The costs of ETS
Brian Fallow looks at the costs of an ETS. It all depends on the price of carbon. Treasury is budgeting $23 a tonne, but a last minute change to the scheme has pushed this up to a likely $50 per tonne, and by 2020 it is predicted the cost will be $70 a tonne. For now we will go with $50 a tonne.
- Inflation to increase by around 0.7% per year for the next two years
- Retail electricity prices to increase by 20%
- Petrol prices to increase by 12c/litre
- Reduce payout to dairy farmers by 50c/kilo (once agriculture fully in the scheme) or 6%
As Fallow notes:
It would be a perverse outcome for the global climate if growth of the pastoral farming sector in New Zealand were hobbled by climate change policy here, only for the demand for dairy products and meat it might have satisfied to be met instead by production elsewhere in the world whose carbon hoof-print (emissions per litre of milk or kilogram of meat) is greater.

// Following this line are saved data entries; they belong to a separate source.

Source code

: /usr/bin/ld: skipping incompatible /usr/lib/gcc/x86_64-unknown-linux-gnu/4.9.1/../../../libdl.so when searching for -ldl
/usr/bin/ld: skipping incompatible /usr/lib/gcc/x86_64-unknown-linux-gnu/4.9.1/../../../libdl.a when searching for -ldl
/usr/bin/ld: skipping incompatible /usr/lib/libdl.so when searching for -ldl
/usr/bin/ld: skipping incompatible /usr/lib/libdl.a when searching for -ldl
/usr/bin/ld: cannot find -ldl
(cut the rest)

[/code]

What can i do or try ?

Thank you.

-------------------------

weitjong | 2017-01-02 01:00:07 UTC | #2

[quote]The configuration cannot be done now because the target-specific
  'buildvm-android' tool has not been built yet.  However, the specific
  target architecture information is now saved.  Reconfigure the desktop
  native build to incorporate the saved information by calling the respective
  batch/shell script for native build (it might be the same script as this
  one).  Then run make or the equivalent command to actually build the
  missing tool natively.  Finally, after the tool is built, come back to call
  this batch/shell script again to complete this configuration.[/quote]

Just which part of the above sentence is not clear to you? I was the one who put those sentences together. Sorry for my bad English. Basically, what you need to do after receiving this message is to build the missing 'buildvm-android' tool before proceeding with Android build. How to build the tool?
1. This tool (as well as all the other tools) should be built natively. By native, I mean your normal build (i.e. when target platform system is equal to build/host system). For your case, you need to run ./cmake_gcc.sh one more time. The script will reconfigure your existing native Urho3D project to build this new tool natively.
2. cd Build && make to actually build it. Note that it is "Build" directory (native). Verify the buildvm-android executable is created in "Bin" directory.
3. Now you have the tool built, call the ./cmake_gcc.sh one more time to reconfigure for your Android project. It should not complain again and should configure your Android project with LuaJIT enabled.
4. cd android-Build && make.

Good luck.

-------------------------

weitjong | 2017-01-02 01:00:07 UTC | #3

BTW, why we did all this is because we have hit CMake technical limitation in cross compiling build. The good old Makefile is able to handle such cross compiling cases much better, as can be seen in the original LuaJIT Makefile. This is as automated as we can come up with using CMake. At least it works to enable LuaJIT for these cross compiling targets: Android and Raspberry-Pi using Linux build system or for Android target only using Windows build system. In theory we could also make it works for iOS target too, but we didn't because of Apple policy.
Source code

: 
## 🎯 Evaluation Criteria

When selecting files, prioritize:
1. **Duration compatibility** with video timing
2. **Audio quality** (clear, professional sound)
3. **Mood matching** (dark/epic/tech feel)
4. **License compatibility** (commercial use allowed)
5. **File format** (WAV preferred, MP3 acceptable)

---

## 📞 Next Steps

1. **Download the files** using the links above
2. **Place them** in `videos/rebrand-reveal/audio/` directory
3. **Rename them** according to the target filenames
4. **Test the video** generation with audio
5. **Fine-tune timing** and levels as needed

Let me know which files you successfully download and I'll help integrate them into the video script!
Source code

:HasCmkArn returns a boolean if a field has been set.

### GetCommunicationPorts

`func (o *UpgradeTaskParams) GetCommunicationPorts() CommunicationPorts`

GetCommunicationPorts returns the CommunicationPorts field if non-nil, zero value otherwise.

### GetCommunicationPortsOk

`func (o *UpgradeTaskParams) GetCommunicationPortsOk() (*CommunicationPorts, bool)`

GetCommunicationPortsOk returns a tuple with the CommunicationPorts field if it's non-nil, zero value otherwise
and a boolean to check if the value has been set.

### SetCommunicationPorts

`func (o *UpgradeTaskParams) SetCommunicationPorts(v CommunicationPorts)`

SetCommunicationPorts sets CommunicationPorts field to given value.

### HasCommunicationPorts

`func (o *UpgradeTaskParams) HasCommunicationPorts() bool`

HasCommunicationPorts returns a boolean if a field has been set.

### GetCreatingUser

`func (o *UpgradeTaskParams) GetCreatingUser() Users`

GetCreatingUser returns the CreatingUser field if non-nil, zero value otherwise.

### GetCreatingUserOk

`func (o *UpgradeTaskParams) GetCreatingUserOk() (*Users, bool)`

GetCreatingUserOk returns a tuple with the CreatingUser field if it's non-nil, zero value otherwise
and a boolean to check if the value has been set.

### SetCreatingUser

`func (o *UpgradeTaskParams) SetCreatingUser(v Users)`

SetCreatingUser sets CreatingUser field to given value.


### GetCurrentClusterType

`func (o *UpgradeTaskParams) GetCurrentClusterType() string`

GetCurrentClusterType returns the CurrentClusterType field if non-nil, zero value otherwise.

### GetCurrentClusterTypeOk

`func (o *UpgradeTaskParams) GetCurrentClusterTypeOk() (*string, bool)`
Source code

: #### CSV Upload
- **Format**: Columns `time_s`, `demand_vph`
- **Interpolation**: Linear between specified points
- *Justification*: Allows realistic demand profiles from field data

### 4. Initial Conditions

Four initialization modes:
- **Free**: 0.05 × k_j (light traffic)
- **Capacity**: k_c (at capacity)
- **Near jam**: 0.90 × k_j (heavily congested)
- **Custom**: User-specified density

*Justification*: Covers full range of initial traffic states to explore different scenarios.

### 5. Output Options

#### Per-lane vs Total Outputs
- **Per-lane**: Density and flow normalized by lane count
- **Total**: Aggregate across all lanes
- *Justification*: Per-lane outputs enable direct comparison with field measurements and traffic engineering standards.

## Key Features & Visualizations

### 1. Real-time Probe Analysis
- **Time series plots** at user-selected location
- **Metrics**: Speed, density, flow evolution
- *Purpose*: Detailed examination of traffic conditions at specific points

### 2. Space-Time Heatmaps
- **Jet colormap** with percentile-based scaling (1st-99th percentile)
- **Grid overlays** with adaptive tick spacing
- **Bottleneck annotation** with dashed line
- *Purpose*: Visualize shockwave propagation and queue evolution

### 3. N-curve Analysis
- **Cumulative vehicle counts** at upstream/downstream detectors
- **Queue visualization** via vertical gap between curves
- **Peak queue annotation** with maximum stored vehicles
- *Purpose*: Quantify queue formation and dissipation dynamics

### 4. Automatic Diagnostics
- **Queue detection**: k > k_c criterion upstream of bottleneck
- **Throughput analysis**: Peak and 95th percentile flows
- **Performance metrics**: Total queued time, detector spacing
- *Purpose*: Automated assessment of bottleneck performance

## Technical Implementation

So the ETS exempts livestock emissions altogether until 2013 and taxpayers will continue to pick up the great majority of the bill (up to 90 per cent) until at least 2019.
Agriculture is not the only sector where the NZ ETS may simply lead to production transferring off shore, which will result in even worst environmental outcomes, and a drop in income for New Zealand.